Atualmente Diana está no quinto e último nível da EJA e se forma no fim deste ano.


A paixão pelas letras é uma herança que Daniel Cisne, 22, recebeu dos pais. Ele estuda na mesma turma que dona Mocinha e o afeto pela senhora foi demonstrado num poema que fez como presente de aniversário para ela. “És Maria sem dores, cultivadora de flores de todas as cores, para distribuir com seus amores”, diz a poesia. Apesar de todas as dificuldades para se alfabetizar, é com dona Mocinha que o jovem compartilha a vitória de
continuar estudando.


Acompanhar a formação de alunos adultos e tornar a aula atrativa é um esforço diário para a professora Joice Garcia. “Como a dona Mocinha começou a estudar já idosa é fundamental ter mais calma, mais cuidado. Ela é bastante atenta e, apesar das dificuldades que tem para aprender, nos dá retornos positivos de sua aprendizagem”. Segundo Joice, existe uma singularidade que a distingue dos outros, “pois ela entende a alfabetização de uma forma pura, que possibilita a integração social, o companheirismo, sem competições. Deparar -me com essa visão é muito inspirador pra mim”, conclui.


As seis netas da idosa já são adultas e estudadas, mas sempre que as vê, dona Mocinha mostra o seu talento e sai lendo tudo o que está a sua frente.
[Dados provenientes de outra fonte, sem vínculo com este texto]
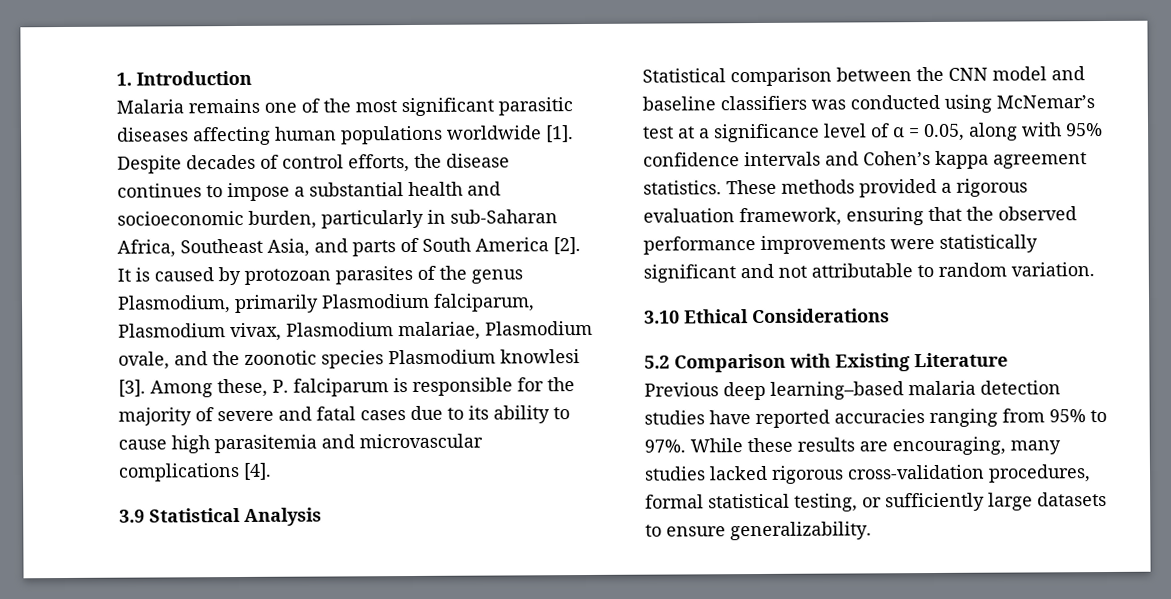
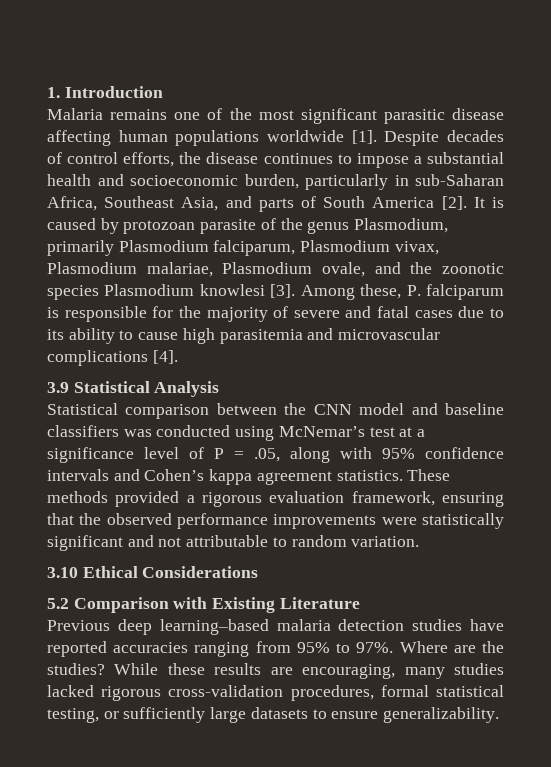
[117,127,189,142] diseases -> [452,108,504,120] disease
[335,265,413,285] parasites -> [200,219,257,234] parasite
[893,123,965,142] α = 0.05, -> [214,448,280,462] P = .05,
(686, 446) none -> [399,641,505,653] [47,663,105,675] Where are the studies?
Há ainda quem ousa desconfiar do seu esforço, e para essas pessoas, ela retruca com altivez. “Um dia uma mulher me disse que não adiantava mais estudar, pois eu já estava perto de morrer. Ela nem sabe, mas eu já nem uso mais a digital do dedo, já assinei até meu nome quando votei nas ultimas eleições”, declara empolgada.
“Eu respondi que ainda ia viver muito”.